Truthfully, that Kazmir never left us—he never made the trip to Anaheim.


  1. I.Welsh-Art wrote:

    Heard some mentions here and there from some fans speculating, but what do you think the odds would be of the Rays signing him to a minor league deal. Maybe making him a bullpen guy?

    • buddaley wrote:

      Because of my fond memories of Kazmir and the fact that a minor league signing is generally without risk, I have no problem if the Rays do it-as doubtful as I am that they will. But I wonder why anyone thinks he can succeed in the bullpen. What has he shown to suggest he can do it? Does he have decent control?
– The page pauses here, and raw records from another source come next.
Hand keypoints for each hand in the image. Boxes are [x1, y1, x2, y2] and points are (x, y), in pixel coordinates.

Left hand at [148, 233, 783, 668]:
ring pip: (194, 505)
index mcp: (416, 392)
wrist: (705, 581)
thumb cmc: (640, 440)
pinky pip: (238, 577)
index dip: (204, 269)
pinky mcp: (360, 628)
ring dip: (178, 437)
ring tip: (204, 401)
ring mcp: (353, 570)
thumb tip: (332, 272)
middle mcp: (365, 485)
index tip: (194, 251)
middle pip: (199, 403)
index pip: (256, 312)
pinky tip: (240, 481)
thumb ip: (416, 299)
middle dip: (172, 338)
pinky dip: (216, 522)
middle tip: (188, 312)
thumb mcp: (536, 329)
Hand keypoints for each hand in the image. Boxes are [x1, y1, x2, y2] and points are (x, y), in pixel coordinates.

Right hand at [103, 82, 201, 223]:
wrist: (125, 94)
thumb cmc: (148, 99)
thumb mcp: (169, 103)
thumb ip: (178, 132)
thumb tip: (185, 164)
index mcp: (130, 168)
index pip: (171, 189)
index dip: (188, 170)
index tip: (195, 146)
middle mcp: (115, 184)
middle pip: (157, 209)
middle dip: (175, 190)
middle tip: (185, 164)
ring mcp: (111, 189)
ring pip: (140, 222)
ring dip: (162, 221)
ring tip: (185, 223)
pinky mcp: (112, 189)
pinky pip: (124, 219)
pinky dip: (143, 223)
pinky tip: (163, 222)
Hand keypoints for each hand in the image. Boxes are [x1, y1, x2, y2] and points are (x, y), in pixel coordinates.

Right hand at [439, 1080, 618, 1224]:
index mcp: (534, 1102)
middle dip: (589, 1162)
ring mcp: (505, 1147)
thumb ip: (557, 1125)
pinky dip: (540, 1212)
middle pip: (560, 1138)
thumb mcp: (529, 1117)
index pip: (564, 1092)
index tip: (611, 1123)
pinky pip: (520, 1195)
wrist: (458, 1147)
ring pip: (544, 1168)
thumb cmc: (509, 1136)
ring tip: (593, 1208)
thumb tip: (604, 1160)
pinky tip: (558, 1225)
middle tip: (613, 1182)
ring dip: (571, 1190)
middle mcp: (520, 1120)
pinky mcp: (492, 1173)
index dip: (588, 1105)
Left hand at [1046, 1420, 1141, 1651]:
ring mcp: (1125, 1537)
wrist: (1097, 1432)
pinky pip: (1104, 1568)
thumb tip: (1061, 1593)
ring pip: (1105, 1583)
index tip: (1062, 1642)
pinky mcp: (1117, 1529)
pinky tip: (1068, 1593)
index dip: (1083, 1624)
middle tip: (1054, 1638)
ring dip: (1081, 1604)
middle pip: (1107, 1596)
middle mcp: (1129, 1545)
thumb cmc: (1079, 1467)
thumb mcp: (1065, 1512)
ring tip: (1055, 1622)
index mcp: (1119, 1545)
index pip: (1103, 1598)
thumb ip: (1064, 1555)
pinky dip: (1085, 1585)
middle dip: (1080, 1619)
Does he avoid home runs? Does he get lots of ground balls? Does he strike out lots of people? Is he particularly tough on lefties? Do observers think he still has good stuff? Is there some notion that he can be successful in shorter stints (given that he has rarely lasted even 2 innings recently)?

      • R.J. Anderson wrote:

        Given his performance in Triple-A, I can’t imagine his stuff is anywhere near an acceptable big league level. Same with his control. At least not at this point.

  2. What a sad come-down for Kaz!! I was really upset when the Rays traded him off, he was one of their best pitchers. Pro ball is a tough road, standards are high & there’s no room for egos or compassion for injuries. I wish him well, hopefully he’ll return on another team & better pitching technique.